Acorn User


Music Maker

Author: Jeffery Pike
Publisher: FSoft
Machine: BBC B/B+/Master 128

 
Published in Acorn User #041

Clever sounding off

Music Maker

This is not one but two sophisticated programs in one package. It's not possible to jump back and forth between the two, so you need to make the most of the first, 'The Sound', and to save the data you generate with it, before moving on to the second, 'The Player'.

'The Sound' is an attractive envelope generator program. It supplies sixteen preset envelope shapes and allows you to fiddle around with them or invent new ones. You fiddle using the function keys (a clear, detailed key strip is provided), the cursor keys and Copy. As you change various parameters, the new values are displayed numerically and an excellent four-colour graph shows just what's happening to your envelope shape. (For clarity, there are two graphs, one for the pitch parameters, another for amplitude.)

For anyone still struggling to understand exactly what the Beeb's fourteen envelope parameters actually do, this program gives as clear an idea as anything I've seen, for not only are the envelope shapes displayed graphically, you can play the note you've created using your Beeb as a sort of synthesiser keyboard: white notes on the keys from CAPS LOCK to RETURN, black notes between TAB and £. It's polyphonic, too, using all three tone generators to enable you to play chords and another row of keys (Z to ,) for noises from channel 0.

The menu allows you to store your new envelope in any one of the remaining fifteen locations, to summon up one of the others, to save envelops you've created on tape or disc, to load new ones, and finally to jump to the second program, 'The Player'. But don't jump until you're ready. It's impossible to get back into 'The Sound' without reloading from the beginning - which is particularly tedious when using cassette.

Once you've set yourself up with sixteen delightful envelopes (and yours couldn't be any worse than the sixteen supplied with the software), you're ready to make music with them. 'The Player' retains the synthesiser keyboard effect, but this time as you play notes, they appear displayed on two musical staves (treble and bass clefs), romping across the screen from right to left.

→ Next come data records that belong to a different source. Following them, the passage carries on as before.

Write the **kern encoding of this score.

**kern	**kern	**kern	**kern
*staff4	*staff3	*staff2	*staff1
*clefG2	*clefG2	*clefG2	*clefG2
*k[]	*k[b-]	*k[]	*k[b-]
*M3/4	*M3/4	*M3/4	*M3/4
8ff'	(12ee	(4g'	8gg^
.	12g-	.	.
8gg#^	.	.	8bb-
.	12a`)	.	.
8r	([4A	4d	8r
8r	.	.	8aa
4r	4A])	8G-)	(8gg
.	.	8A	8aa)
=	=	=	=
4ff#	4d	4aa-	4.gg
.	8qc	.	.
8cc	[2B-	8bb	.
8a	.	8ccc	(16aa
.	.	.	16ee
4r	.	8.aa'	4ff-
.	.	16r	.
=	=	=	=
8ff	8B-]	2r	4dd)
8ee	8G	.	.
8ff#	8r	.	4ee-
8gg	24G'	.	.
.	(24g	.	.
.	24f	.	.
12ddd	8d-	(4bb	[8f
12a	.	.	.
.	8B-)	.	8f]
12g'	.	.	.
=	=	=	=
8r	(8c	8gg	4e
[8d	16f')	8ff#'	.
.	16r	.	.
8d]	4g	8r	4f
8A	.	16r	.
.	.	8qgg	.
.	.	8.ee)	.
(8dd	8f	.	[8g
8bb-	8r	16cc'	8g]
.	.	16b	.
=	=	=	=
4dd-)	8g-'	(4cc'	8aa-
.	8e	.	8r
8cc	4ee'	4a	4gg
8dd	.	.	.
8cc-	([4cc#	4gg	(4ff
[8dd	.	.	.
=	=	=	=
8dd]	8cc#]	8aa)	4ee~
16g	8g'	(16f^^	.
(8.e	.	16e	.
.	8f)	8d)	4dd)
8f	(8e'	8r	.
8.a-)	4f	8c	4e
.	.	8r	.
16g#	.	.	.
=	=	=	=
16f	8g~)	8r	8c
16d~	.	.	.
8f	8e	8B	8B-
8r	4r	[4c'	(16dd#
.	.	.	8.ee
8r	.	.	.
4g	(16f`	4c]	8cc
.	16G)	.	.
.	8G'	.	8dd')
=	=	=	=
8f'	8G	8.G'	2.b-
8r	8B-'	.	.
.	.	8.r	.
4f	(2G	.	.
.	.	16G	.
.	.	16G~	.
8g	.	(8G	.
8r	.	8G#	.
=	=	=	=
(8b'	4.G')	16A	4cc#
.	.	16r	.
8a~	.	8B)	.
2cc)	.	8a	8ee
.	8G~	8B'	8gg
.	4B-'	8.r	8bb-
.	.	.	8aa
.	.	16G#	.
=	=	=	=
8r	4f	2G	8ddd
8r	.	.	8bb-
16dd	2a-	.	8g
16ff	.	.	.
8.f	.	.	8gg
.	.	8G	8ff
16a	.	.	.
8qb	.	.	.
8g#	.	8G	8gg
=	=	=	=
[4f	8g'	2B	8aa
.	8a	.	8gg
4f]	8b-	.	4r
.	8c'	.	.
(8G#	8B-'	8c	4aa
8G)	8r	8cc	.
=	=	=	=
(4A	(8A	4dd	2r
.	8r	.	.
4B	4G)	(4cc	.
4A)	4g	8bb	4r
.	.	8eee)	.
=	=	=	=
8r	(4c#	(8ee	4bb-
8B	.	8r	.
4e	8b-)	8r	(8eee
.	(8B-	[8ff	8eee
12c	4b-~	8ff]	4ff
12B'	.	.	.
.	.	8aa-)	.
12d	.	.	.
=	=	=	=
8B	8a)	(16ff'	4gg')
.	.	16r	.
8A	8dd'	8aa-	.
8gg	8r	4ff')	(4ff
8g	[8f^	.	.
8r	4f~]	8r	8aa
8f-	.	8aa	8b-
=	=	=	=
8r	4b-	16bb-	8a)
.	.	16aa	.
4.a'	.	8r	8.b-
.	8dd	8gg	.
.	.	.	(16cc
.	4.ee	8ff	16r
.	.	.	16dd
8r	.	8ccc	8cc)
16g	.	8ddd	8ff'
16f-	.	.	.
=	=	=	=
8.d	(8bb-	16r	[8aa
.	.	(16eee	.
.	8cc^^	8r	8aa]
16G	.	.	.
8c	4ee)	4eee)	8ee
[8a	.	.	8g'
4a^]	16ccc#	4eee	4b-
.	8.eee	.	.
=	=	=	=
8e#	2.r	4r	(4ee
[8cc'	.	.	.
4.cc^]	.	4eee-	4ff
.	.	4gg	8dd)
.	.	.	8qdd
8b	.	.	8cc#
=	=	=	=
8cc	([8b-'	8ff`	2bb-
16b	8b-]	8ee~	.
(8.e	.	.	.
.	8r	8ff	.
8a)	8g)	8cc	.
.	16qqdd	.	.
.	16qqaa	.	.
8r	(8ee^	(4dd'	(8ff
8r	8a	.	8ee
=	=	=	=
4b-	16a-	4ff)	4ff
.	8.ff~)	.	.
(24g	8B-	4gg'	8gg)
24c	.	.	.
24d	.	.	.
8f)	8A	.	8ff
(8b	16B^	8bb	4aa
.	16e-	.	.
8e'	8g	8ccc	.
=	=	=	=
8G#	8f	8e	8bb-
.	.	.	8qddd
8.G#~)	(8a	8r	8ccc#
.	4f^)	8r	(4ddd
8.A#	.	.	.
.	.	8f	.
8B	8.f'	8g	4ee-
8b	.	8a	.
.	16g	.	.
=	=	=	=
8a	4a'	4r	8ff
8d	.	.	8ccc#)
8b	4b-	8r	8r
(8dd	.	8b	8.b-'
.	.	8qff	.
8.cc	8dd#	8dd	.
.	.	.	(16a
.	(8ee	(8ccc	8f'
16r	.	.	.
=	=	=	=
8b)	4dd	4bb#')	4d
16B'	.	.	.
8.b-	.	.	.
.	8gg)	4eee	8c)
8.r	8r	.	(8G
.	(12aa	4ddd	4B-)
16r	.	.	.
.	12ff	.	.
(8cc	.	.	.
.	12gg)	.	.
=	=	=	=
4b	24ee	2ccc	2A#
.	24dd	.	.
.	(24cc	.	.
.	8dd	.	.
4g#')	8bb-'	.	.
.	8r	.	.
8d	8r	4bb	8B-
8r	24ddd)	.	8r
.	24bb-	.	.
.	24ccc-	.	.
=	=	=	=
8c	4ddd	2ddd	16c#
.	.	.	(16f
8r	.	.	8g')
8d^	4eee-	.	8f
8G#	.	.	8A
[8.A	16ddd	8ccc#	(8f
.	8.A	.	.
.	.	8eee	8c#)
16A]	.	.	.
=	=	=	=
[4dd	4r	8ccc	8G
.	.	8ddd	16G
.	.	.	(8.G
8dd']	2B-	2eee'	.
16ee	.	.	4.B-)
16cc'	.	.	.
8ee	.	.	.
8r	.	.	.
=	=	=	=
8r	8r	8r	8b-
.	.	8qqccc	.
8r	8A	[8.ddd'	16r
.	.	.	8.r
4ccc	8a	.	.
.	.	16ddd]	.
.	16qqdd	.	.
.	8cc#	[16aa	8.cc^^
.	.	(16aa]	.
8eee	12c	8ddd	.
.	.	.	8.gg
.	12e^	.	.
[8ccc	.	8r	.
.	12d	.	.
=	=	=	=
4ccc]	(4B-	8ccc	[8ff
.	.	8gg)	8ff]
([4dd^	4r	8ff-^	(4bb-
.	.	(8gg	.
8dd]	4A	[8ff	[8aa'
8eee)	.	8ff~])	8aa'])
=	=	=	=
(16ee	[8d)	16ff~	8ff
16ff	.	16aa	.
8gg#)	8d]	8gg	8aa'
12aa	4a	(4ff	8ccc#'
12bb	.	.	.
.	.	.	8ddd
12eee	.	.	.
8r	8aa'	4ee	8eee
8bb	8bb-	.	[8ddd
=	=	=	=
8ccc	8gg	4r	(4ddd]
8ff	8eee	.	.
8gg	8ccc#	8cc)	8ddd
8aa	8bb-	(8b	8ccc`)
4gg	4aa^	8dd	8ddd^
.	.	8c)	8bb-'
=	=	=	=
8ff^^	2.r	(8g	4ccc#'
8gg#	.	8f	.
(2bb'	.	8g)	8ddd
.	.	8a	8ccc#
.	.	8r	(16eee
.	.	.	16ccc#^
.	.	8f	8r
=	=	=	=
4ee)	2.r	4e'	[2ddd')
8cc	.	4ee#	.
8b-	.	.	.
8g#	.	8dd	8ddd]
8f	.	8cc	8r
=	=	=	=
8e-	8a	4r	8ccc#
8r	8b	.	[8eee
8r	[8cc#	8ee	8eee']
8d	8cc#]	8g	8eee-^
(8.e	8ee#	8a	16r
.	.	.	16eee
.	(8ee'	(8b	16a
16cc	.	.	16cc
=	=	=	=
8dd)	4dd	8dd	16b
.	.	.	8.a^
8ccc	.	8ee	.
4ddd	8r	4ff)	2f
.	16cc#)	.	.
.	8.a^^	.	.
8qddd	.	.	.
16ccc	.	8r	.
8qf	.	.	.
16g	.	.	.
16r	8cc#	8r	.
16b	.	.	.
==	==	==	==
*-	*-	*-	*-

The speed at which they travel is adjustable, and you can play with or without a metronome ticking out the tempo.

You can still play polyphonic chords and choose between the sixteen envelopes you have on board. In fact, you can use two at the same time by 'splitting' the keyboard at the note of your choice - for example, anything you play above middle C is envelope 12. The bottom row of keys still operate channel 0, so various percussive effects can be thrown in for good measure.

It's not easy to play satisfactory music 'live' (qwerty keyboards weren't designed for that), but it's only a short step from playing music to 'recording' it with the Sequencer. This allows you to store tunes of considerable length (up to 1024 beats of the metronome), one channel at a time, then to record another 'track' as the first one plays back, then another on top of that - plus a percussion track on channel 0 if you wish. If you make a mistake, individual notes on individual channels can be deleted, inserted, or altered for pitch or duration. Finally, when you've created a 1024-beat, four-voice masterpiece, you can save the whole sequence on tape or disc.

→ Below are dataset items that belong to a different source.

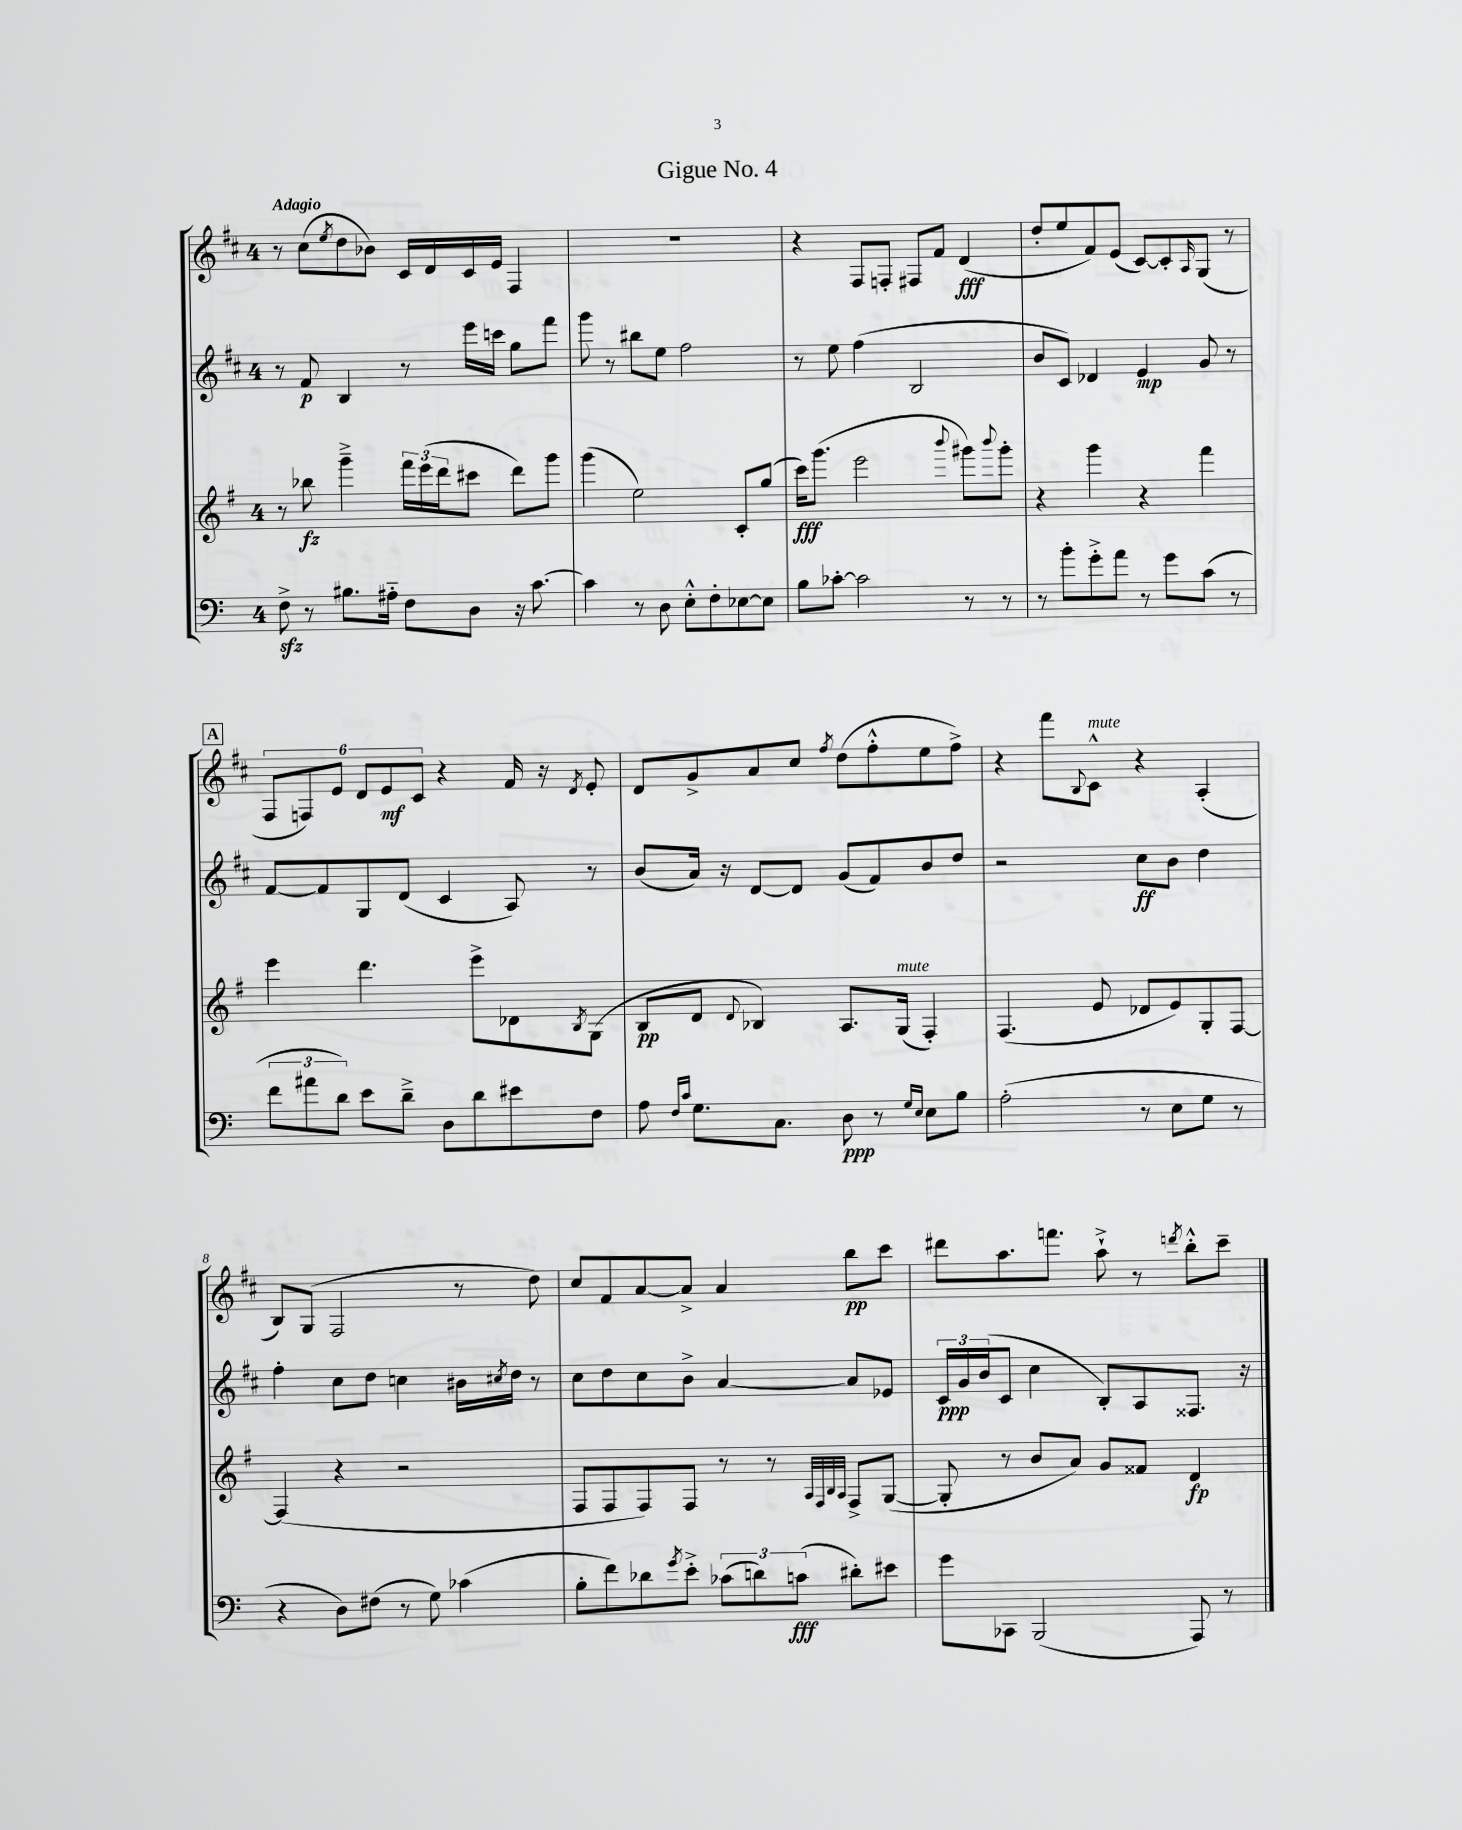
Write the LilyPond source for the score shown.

\header { title = "Gigue No. 4" }
<<
\new StaffGroup <<
\new Staff = "s0" {
    \clef treble \key d \major \once \override Staff.TimeSignature.style = #'single-digit \time 4/4 \tempo "Adagio"
    r8 cis''8( \acciaccatura { e''8 } d''8 bes'8) cis'16 d'16 cis'16 e'16 fis4 |
    R1 |
    r4 fis8 f8-. fis8 fis'8 d'4\fff( |
    d''8-. e''8 fis'8) e'8( cis'8~) cis'8-. \grace { a16 } g8( r8 |
    \mark \markup { \box "A" } \tuplet 6/4 { fis8 f8) e'8 d'8 e'8\mf cis'8 } r4 fis'16 r16 \acciaccatura { d'8 } e'8-. |
    d'8 g'8-> a'8 cis''8 \acciaccatura { fis''8 } d''8( fis''8-.-^ e''8 fis''8->) |
    r4 fis'''8 \appoggiatura { b8 } cis'8-^^\markup { \italic "mute" } r4 a4-.( |
    b8) g8( fis2 r8 d''8) |
    cis''8 fis'8 a'8~ a'8-> a'4 b''8\pp cis'''8 |
    dis'''8 a''8. f'''8. a''8-!-> r8 \acciaccatura { d'''8 } b''8-.-^ cis'''8-- \bar "|." |
}
\new Staff = "s1" {
    \clef treble \key d \major \once \override Staff.TimeSignature.style = #'single-digit \time 4/4
    r8 fis'8\p b4 r8 e'''16 c'''16 g''8 fis'''8 |
    g'''8 r8 bis''8 e''8 fis''2 |
    r8 e''8 fis''4( b2 |
    b'8 cis'8) des'4 e'4\mp g'8 r8 |
    \mark \markup { \box "A" } fis'8~ fis'8 g8 d'8( cis'4 a8) r8 |
    b'8( a'16) r16 d'8~ d'8 g'8( fis'8) b'8 d''8 |
    r2 cis''8\ff b'8 d''4 |
    fis''4-. cis''8 d''8 c''4 bis'16 \acciaccatura { cis''8 } d''16 r8 |
    cis''8 d''8 cis''8 b'8-> a'4~ a'8 ees'8 |
    \tuplet 3/2 { cis'16\ppp g'16 b'16( } cis'8 cis''4 b8-.) a8 fisis8. r16 \bar "|." |
}
\new Staff = "s2" {
    \clef treble \key g \major \once \override Staff.TimeSignature.style = #'single-digit \time 4/4
    r8 bes''8\fz g'''4---> \tuplet 3/2 { fis'''16 e'''16( d'''16 } cis'''8 d'''8) g'''8 |
    g'''4( e''2) c'8-. g''8( |
    c'''16\fff) g'''8.( e'''2 \appoggiatura { b'''8 } gis'''8) \appoggiatura { b'''8 } gis'''8-. |
    r4 g'''4 r4 fis'''4 |
    \mark \markup { \box "A" } e'''4 d'''4. e'''8-> des'8 \acciaccatura { b8 } g8( |
    b8\pp d'8 \appoggiatura { d'8 } bes4) a8. g16^\markup { \italic "mute" }( fis4-.) |
    fis4.( e'8 des'8 e'8) g8-. fis8~ |
    fis4( r4 r2 |
    fis8 fis8 fis8) fis8 r8 r8 \grace { a32 fis32 b32 a32 } fis8-> g8~( |
    g8-. r8 b'8 a'8) g'8 fisis'8 d'4\fp \bar "|." |
}
\new Staff = "s3" {
    \clef bass \key c \major \once \override Staff.TimeSignature.style = #'single-digit \time 4/4
    f8->\sfz r8 bis8. ais16-_ f8 d8 r16 c'8.~ |
    c'4 r8 d8 e8-.-^ f8-. ees8~ ees8 |
    b8 ces'8~-. ces'2 r8 r8 |
    r8 b'8-. g'8-.-> a'8 r8 g'8 c'8( r8 |
    \mark \markup { \box "A" } \tuplet 3/2 { f'8 ais'8 d'8) } e'8 d'8---> d8 d'8 eis'8 f8 |
    a8 \grace { f16 c'16 } g8. c8. d8\ppp r8 \grace { g16 e16 } e8 b8 |
    a2-.( r8 e8 g8 r8 |
    r4 d8) fis8( r8 g8) ces'4( |
    b8-. f'8) des'8 \acciaccatura { g'8 } e'8-.-> \tuplet 3/2 { ces'8( d'8) c'8\fff( } dis'8-.) eis'8 |
    g'8 ces,8 b,,2( a,,8) r8 \bar "|." |
}
>>
>>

If that sounds like a lot of complicated operations, it is. But writing polyphonic music is a complicated operation however you do it and the Beeb's sound facilities wouldn't be so interesting if they weren't so complex. Of all the current software designed to 'reord' three or four-channel music on the BBC Micro, this program is perhaps aimed particularly at the musician. Not only do you enter your notes by 'playing' the keyboard, rather than digitally, you also see something like the written melody on the screen, which helps if you're familiar with written music.

Congratulations to the author, Geraint Wiggins, for two clever and practical programs, a clear and informative instruction booklet - and a quite brilliant example piece for the Sequencer, to demonstrate just what is possible.